Druckmittel für den Westen?

Die internationale Gemeinschaft scheint nun zu hoffen, die Hilfsgelder als Druckmittel nutzen zu können. Denn ohne internationale Anerkennung sei es schwierig, das Land zu regieren und die Wirtschaft in Schwung zu bringen, sagte der Sprecher des US-Außenministeriums, Ned Price, jüngst.

Möglich wäre auch eine Anerkennung nur durch Nachbarländer, etwa durch Pakistan und die Großmacht China, denen vor allem an Stabilität in der Region gelegen ist.

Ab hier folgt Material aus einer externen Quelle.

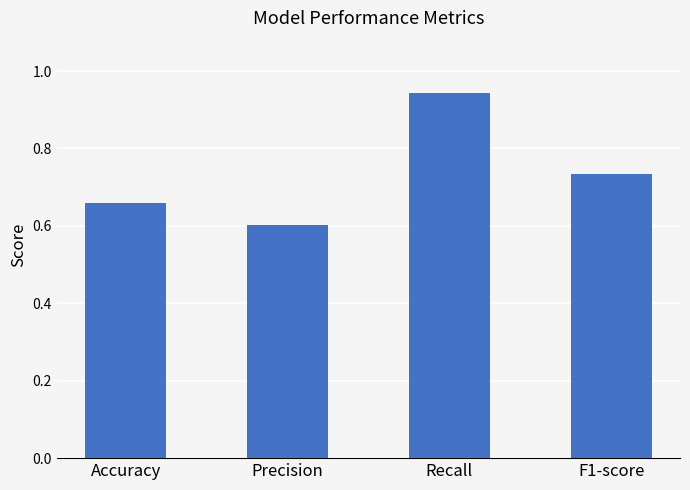

How many categories are shown in the chart?

4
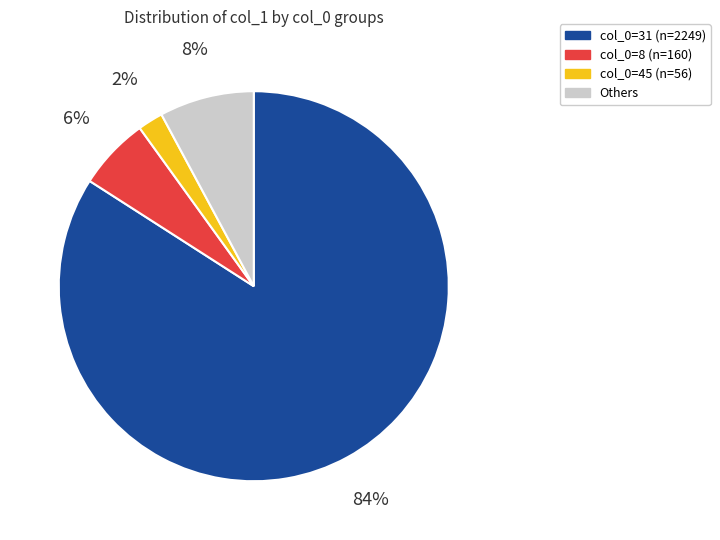

Is there any slice that represents more than half of the pie?

Yes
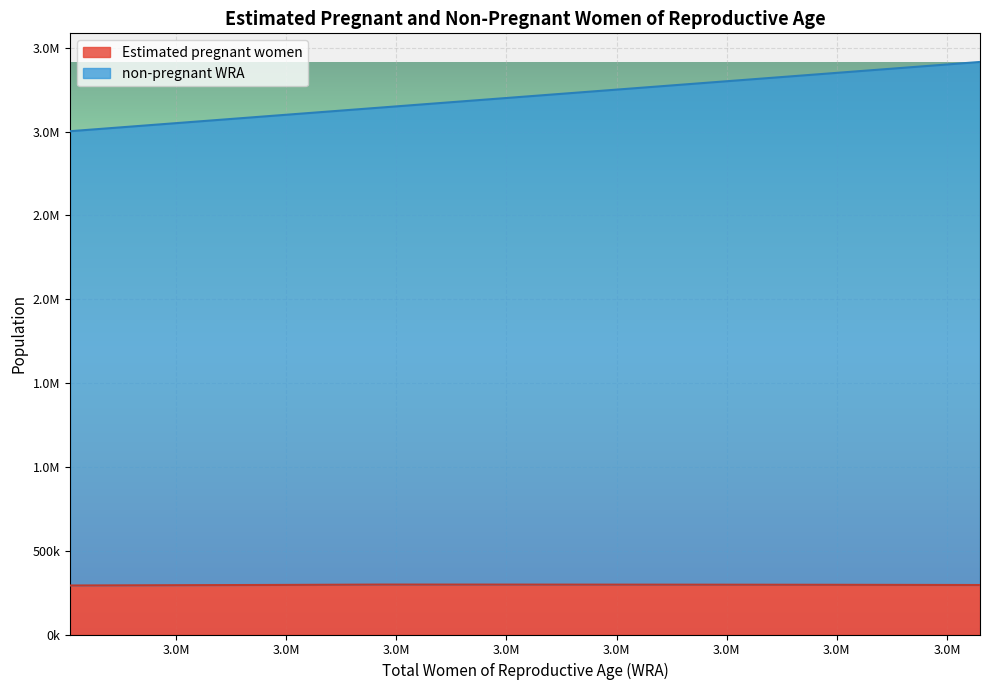

How many values in the Estimated pregnant women series are below 296507?

5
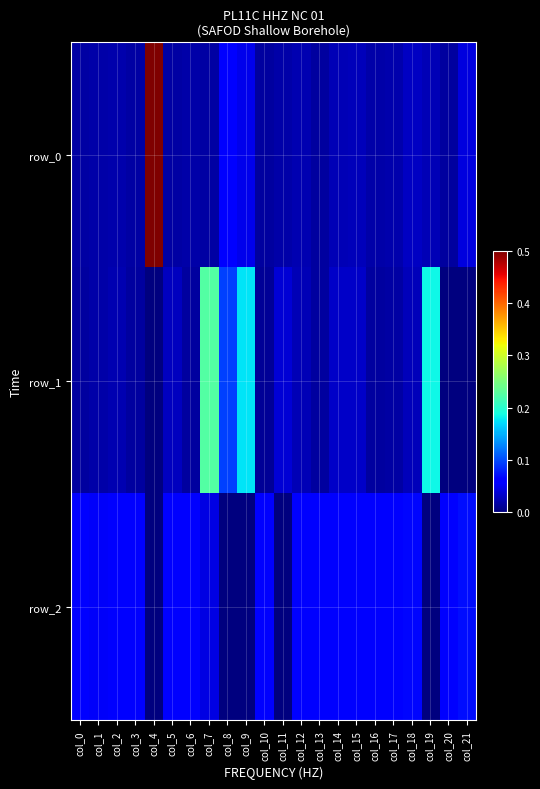

At how many categories does at least one series exceed 0?

22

Das würde den Handel vereinfachen, große Hilfszahlungen wären aber wohl kaum zu erwarten. Den größeren Teil der Hilfen für Afghanistan hat Deutschland nach der Machtübernahme der Taliban eingefroren. Die humanitäre Hilfe für Notleidende läuft aber weiter.

Die USA, der größte bilaterale Geber, hatten allein für nächstes Jahr mehr als 3 Milliarden Dollar an Hilfen eingeplant. Und vom Internationalen Währungsfonds (IWF) sollte Afghanistan in Kürze eine Erhöhung der Reserven bekommen, die dem Land rund 450 Millionen Dollar Liquidität verschaffen sollte.

Der Mangel an Devisen könnte zu Kapitalkontrollen, einer Begrenzung von Abhebungen und zu einem Verfall des Kurses der örtlichen Währung führen, des Afghani. Weil das Land viele Waren importiert, könnte dies auch die Inflation in die Höhe schnellen lassen – was vor allem ärmere Afghanen treffen würde. Zudem sind die Taliban bislang noch mit Sanktionen belegt, was jegliche Transaktionen erschweren dürfte.

US-Präsident Joe Biden machte klar, dass humanitäre Hilfen für Afghanistan nun vom Verhalten der Taliban abhängen. Biden sagte, die Taliban hofften, „eine gewisse Legitimität“ zu gewinnen. „Sie werden einen Weg finden müssen, wie sie das Land zusammenhalten.“ Mögliche Hilfen sollen davon abhängen, wie gut die Taliban die Afghanen behandeln, insbesondere Frauen und Mädchen. Es werde „scharfe Bedingungen, starke Bedingungen“ geben.